Given text Start Marker

# Sport Edition Website? Sport Edition D5 Sizes and fitment??



## L33t A2 (Aug 5, 2003)

I am interested in these lightweight cheap wheels for winter and or next season.
http://www.tirerack.com/wheels...inted
I cant find the Sport Edition website if there even is one to begin with but also tire rack dosent list the various sizes and bolt patterns and offsets available. I will probably get a set for my winter wheels, but I'm really looking for them in 16x7.5 or 16x8 and 4x100. If I need spacers to run them then screw it. Im just looking for a cheap way to get my next season tires sorted out ahead of time, something to mount 225/40/16 on.








-James

_Modified by Alex @ Tire Rack at 12:35 PM 6-11-2005_
Bump from the dead, I just ordered these the other day and I love the way they look in person. So much brighter and sparkly than the dull and yellowish tire rack stock photo.
Sport Edition D5 (15x6.5 4x100 ET38 Made by Kosei)
Dunlop SP Sport FM901 (195/50/15)
*Click to Enlarge*
 
 
 


_Modified by L33t A2 at 10:05 PM 6-25-2006_


----------



## Alex @ Tire Rack (May 3, 2005)

*Re: Sport Edition Website? Sport Edition D5 Sizes and fitment?? (L33t A2 Jetta)*

14x6
&
15x6.5 only
Alex


----------



## Bootzilla (Dec 29, 2000)

*Re: Sport Edition Website? Sport Edition D5 Sizes and fitment?? (Alex @ Tire Rack)*

Hey Alex - What's the story with Sport Edition - how's the quality, and who makes 'em/where are they made?


----------



## Alex @ Tire Rack (May 3, 2005)

Given text End Marker

▶ Directions:
1: List every wheel size (width by diameter, such as 16x7.5) mentioned in the wheel forum thread.
2: According to the wheel forum thread, which company makes the Sport Edition D5 wheels?
3: Resume the wheel forum thread from its last line, writing the reply that follows the final header.
The data that follows comes from a separate source and is unrelated to the wheel forum thread.

Data to examine Start Marker

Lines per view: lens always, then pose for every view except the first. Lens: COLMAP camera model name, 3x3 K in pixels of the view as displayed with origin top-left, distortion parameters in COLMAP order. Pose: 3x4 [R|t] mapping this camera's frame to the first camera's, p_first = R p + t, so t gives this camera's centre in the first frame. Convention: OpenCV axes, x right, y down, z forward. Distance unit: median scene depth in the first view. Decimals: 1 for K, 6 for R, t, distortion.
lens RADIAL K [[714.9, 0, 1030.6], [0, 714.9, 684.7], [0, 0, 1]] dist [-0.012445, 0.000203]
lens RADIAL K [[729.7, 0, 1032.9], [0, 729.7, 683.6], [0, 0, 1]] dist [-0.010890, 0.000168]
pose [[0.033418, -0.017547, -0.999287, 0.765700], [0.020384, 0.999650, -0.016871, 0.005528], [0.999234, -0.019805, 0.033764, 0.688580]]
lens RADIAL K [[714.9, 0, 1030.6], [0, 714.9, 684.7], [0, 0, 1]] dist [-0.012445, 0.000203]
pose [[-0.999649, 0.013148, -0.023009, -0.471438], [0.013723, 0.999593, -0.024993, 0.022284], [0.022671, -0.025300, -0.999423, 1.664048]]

Data to examine End Marker
Data to examine Start Marker

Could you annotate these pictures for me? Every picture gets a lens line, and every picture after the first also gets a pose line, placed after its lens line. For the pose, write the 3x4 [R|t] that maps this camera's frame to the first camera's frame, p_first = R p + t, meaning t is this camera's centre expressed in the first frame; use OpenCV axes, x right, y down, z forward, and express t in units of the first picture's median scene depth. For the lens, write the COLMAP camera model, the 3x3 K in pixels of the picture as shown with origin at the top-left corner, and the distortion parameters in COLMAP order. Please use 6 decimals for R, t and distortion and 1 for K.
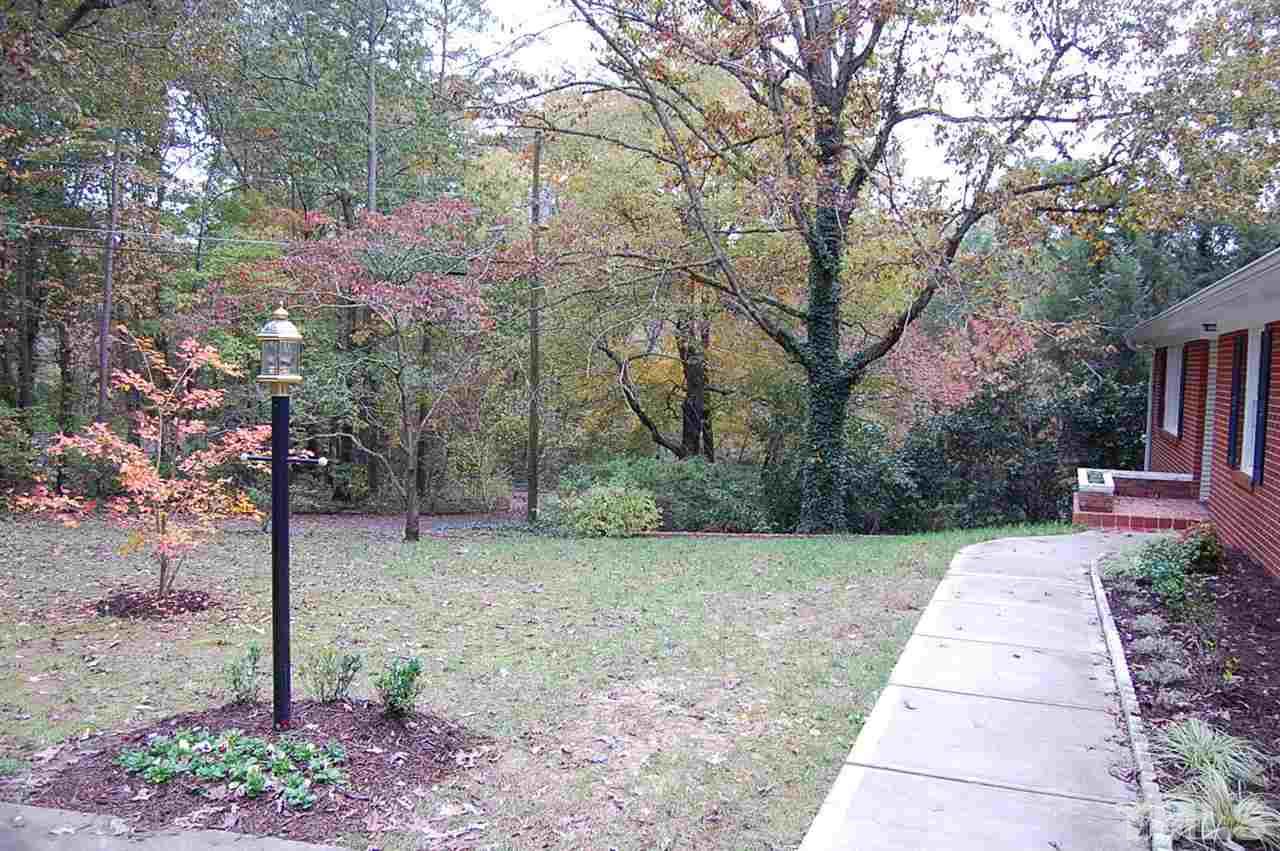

Data to examine End Marker
Data to examine Start Marker

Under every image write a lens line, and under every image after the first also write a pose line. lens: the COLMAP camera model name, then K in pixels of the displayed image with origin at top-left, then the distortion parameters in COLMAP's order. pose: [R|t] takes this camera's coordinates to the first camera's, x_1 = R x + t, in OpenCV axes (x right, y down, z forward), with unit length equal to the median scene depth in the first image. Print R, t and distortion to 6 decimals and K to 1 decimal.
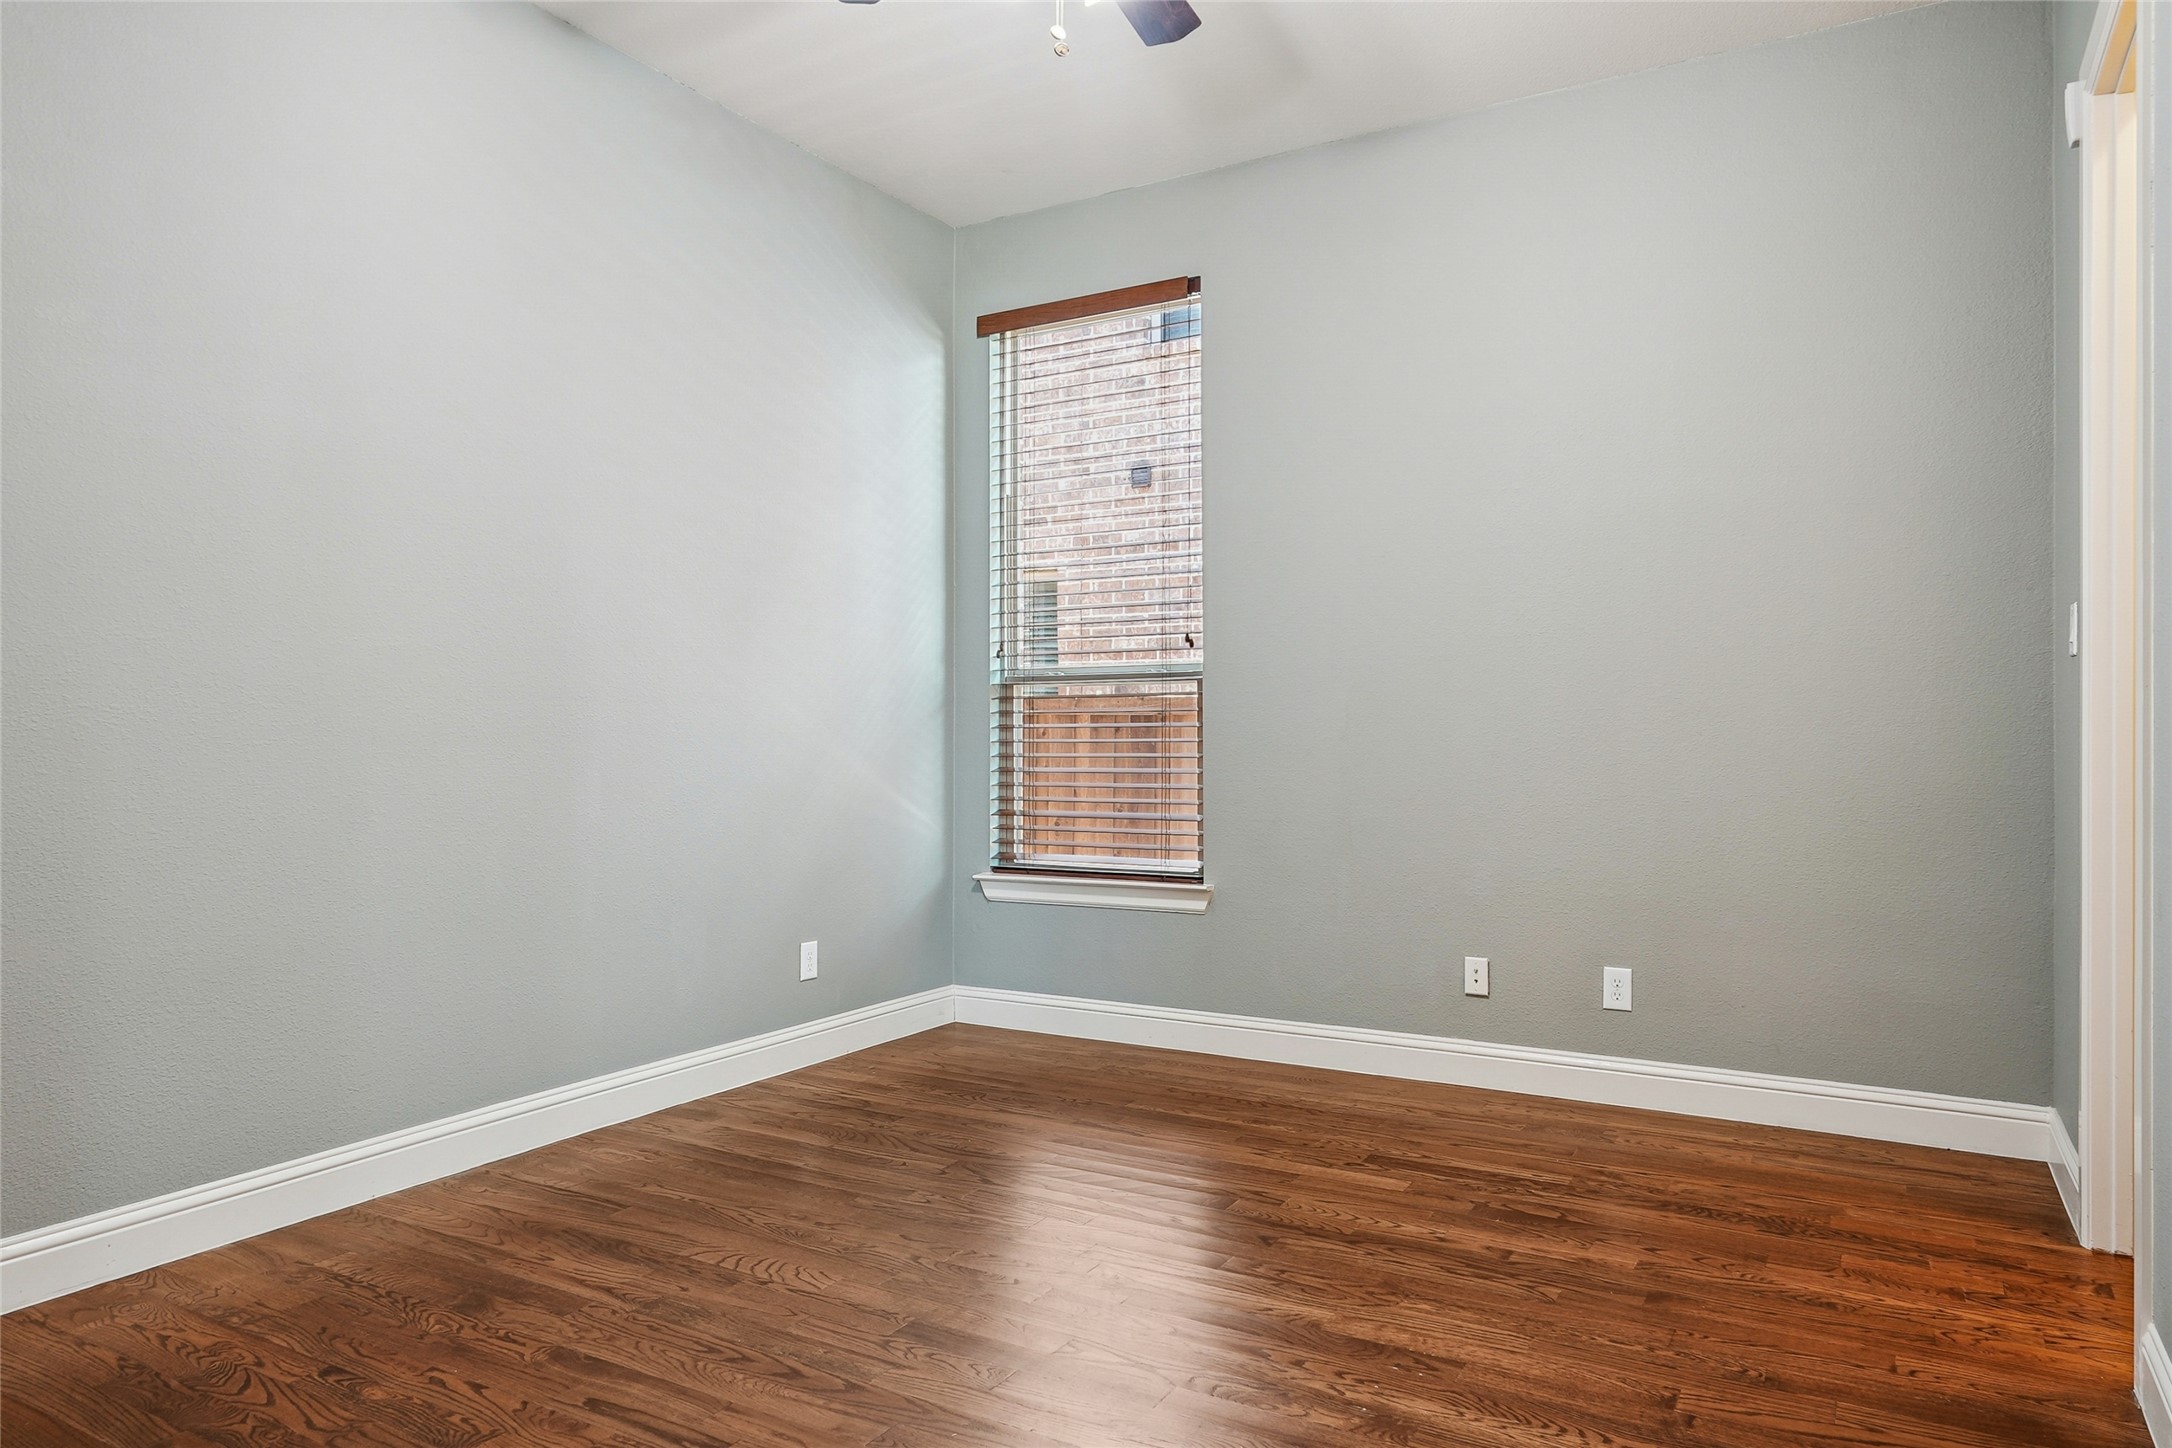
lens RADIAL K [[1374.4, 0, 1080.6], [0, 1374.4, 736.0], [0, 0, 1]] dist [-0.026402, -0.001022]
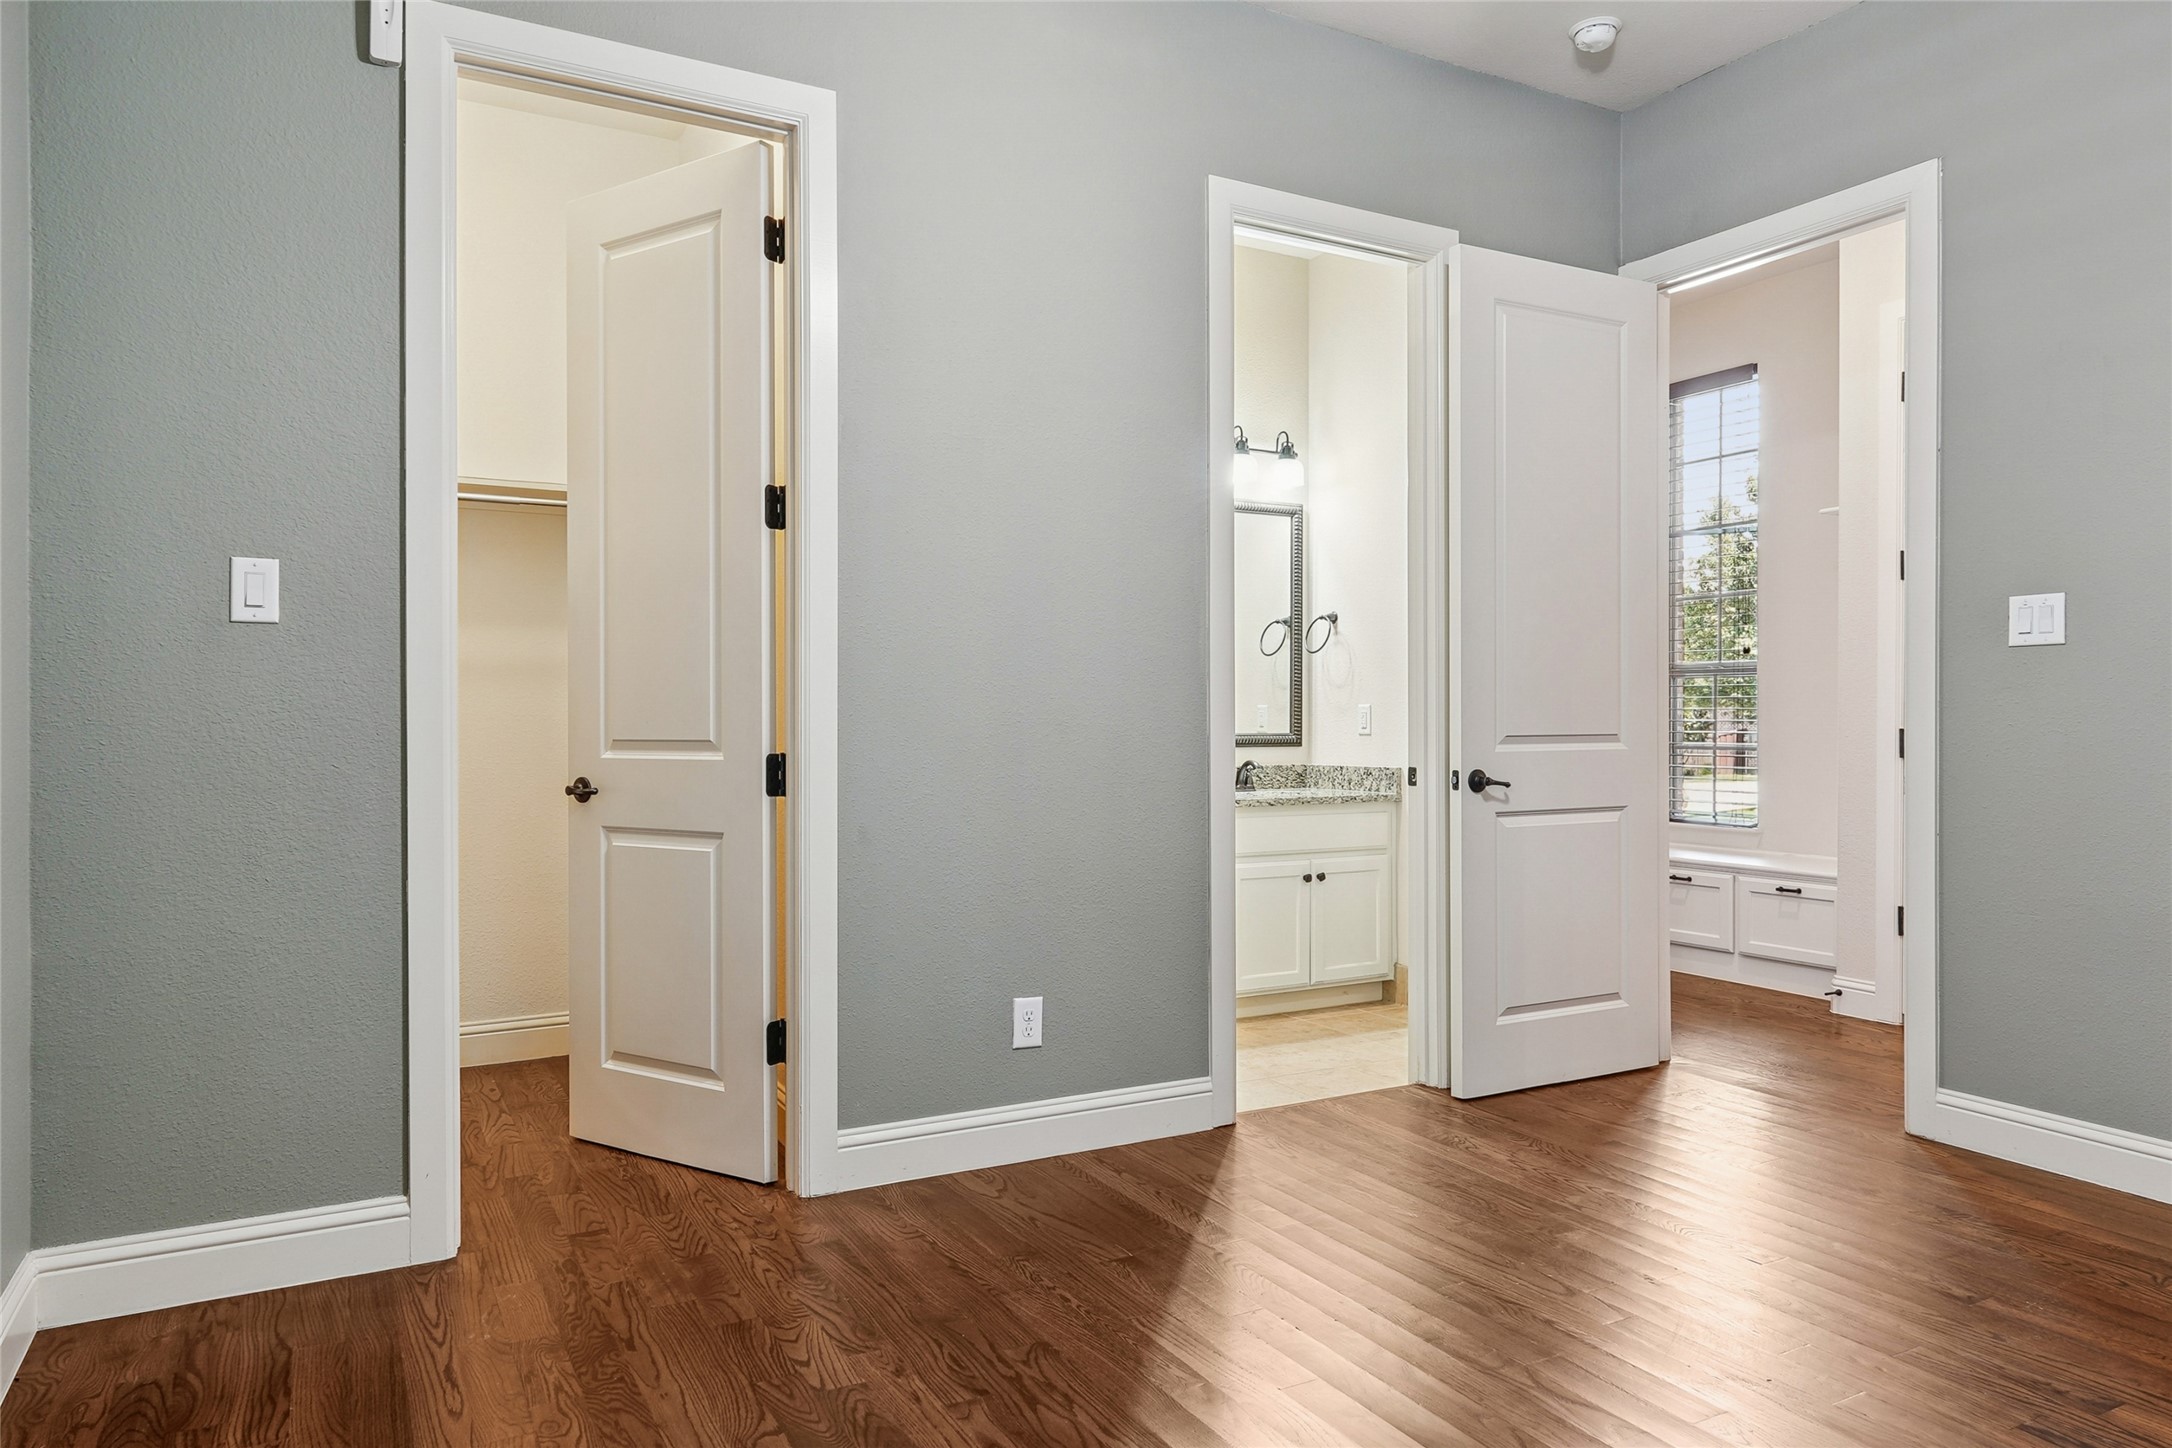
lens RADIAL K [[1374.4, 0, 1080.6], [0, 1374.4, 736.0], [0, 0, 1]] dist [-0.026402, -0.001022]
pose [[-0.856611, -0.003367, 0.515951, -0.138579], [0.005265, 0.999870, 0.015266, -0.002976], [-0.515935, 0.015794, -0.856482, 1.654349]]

Data to examine End Marker

▶ Responses per task:
1: 16x7.5, 16x8, 15x6.5, 14x6

2: Kosei.

3:
*Re: Sport Edition Website? Sport Edition D5 Sizes and fitment?? (Bootzilla)*

Its a Tirerack owned designed, and they are founded in Thailand. 
We have some pretty exacting quality standards - and this wheel is agreat example of them. With the rising cost of steel wheels this year, we have shifted our "value wheel" alternatives to alloys. 
For such a marginal cost increase the cosmetics are a great advantage!
Alex


----------



## L33t A2 (Aug 5, 2003)

*Re: Sport Edition Website? Sport Edition D5 Sizes and fitment?? (Alex @ Tire Rack)*

Bump from the dead, I just ordered these the other day and I love the way they look in person. So much brighter and sparkly than the dull and yellowish tire rack stock photo.
Sport Edition D5 (15x6.5 4x100 ET38 Made by Kosei)
Dunlop SP Sport FM901 (195/50/15)
*Click to Enlarge*


----------



## 631 Corrado (Jan 14, 2003)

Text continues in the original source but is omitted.